→ JOB ITEM
Restate word for word the lines of the entries below, starting with the line that holds "descriptors, childPipeFd, newStderr);" and ending with the line that holds "### 7. forkAndSpecialize", and no others.

■ ■ ■ ■ ■

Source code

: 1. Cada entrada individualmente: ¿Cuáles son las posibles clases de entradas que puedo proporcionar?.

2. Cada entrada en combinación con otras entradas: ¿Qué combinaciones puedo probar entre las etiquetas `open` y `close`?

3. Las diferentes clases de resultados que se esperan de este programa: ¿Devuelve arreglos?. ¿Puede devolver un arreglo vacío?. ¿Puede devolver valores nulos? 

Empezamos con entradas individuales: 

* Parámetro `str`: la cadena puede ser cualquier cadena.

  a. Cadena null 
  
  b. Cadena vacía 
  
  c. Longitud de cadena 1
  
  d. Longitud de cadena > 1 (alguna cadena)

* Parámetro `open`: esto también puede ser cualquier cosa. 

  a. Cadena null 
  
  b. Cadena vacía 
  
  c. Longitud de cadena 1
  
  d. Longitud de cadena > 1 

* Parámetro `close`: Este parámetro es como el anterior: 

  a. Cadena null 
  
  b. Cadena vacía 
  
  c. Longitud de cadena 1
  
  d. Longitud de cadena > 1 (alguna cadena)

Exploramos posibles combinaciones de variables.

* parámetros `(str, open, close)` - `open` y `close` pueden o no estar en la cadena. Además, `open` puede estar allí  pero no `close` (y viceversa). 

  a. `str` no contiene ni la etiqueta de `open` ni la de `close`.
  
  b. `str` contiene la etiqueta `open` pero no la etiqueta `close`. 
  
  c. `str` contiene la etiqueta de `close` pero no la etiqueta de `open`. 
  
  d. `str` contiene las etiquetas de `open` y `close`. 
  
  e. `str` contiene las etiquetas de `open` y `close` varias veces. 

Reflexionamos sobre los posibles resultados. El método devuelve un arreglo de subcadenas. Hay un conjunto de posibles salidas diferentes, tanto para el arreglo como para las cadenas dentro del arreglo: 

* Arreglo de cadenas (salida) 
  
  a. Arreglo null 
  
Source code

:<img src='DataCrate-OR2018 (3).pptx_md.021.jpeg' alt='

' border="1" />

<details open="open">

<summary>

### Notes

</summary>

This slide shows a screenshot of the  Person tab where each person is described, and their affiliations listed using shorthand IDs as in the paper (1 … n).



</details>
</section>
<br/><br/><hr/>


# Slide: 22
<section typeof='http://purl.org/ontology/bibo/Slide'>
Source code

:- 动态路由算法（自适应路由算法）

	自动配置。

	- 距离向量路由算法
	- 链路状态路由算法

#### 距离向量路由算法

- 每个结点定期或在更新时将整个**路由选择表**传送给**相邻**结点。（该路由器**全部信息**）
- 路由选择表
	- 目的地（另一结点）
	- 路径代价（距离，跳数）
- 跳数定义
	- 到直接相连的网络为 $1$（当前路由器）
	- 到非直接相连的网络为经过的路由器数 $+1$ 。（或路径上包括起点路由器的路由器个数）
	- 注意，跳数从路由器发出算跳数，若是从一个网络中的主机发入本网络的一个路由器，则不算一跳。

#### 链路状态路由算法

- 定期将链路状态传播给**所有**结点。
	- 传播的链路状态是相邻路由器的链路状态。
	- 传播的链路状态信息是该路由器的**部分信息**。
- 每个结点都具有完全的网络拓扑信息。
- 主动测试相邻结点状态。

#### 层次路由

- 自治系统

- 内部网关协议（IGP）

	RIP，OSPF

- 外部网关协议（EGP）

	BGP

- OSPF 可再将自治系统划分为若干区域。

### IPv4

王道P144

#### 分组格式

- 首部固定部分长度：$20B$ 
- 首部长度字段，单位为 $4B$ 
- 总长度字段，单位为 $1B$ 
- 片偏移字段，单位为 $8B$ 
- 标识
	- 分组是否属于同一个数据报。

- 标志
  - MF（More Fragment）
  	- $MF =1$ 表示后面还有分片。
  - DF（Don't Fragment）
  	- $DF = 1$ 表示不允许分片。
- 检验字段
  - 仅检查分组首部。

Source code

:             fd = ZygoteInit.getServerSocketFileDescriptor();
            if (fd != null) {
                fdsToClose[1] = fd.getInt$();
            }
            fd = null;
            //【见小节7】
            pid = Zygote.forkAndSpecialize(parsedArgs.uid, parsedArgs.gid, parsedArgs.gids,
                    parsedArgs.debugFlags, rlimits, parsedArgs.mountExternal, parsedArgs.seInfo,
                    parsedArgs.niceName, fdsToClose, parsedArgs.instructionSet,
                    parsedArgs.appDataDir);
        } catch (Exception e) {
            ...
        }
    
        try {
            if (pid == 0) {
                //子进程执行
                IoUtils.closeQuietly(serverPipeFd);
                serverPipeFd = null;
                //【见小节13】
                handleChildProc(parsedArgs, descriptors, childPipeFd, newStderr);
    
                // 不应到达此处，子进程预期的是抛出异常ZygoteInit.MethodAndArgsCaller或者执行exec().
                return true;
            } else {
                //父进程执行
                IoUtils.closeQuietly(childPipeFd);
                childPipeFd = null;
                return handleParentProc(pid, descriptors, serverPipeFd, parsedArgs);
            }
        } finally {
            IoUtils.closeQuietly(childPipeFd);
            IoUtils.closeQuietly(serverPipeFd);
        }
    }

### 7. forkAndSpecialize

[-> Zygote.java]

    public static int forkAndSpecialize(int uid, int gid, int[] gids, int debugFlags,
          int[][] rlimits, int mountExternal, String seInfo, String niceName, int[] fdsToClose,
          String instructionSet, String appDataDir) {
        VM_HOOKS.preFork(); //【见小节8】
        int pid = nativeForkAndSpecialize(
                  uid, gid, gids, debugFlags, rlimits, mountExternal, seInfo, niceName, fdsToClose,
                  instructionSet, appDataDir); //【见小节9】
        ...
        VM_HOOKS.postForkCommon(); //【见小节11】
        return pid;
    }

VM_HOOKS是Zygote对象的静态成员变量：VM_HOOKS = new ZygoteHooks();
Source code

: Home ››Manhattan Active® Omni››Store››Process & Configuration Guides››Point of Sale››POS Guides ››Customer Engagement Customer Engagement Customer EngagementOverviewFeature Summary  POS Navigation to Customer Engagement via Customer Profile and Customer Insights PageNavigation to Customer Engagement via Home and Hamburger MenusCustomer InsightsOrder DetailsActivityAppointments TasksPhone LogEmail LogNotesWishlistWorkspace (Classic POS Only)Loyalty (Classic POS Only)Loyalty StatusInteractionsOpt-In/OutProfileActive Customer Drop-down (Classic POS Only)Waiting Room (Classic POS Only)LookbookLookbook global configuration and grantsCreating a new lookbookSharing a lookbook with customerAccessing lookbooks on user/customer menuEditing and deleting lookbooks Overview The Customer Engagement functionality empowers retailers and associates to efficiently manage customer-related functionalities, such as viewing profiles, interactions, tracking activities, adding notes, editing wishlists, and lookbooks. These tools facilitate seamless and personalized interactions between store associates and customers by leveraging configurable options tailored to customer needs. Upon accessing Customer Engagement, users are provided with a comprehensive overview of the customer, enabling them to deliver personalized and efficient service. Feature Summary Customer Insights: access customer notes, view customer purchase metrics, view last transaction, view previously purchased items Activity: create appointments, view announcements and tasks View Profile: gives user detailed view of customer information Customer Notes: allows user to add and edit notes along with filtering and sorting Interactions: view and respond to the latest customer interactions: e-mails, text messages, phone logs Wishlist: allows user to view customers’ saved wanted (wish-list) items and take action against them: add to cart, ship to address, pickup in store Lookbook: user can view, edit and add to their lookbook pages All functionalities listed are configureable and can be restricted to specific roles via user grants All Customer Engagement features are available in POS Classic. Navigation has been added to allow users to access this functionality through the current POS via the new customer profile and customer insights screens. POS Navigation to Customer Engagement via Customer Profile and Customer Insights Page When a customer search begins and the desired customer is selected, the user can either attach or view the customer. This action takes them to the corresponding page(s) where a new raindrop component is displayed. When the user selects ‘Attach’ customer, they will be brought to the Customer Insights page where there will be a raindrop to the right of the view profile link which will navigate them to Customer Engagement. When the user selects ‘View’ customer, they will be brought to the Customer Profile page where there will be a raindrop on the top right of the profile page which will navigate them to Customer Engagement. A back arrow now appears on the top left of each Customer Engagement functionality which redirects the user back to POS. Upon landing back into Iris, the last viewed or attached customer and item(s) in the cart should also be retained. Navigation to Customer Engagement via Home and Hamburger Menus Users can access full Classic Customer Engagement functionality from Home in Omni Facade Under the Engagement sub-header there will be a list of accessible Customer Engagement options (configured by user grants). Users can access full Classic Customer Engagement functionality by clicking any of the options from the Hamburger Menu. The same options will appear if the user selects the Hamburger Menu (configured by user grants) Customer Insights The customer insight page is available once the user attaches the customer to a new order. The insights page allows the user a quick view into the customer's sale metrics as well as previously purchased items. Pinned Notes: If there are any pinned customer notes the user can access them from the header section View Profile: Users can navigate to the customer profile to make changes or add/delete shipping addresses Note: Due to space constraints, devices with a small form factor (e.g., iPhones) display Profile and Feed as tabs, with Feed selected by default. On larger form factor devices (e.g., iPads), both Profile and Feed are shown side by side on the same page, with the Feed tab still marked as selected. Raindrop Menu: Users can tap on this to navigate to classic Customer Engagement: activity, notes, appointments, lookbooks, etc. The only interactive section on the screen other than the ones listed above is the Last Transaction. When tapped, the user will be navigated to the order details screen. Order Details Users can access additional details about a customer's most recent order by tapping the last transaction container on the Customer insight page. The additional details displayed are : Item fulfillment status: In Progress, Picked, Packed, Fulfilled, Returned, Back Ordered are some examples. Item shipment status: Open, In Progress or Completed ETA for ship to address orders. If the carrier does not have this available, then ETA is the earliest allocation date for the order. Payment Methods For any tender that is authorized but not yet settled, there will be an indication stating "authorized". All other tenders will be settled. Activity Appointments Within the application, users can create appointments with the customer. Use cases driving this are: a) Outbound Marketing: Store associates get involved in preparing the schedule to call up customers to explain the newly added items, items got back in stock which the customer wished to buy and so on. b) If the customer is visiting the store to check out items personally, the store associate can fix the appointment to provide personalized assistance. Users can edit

■ ■ ■ ■ ■

→ EXERCISE OUTPUT
                handleChildProc(parsedArgs, descriptors, childPipeFd, newStderr);
    
                // 不应到达此处，子进程预期的是抛出异常ZygoteInit.MethodAndArgsCaller或者执行exec().
                return true;
            } else {
                //父进程执行
                IoUtils.closeQuietly(childPipeFd);
                childPipeFd = null;
                return handleParentProc(pid, descriptors, serverPipeFd, parsedArgs);
            }
        } finally {
            IoUtils.closeQuietly(childPipeFd);
            IoUtils.closeQuietly(serverPipeFd);
        }
    }

### 7. forkAndSpecialize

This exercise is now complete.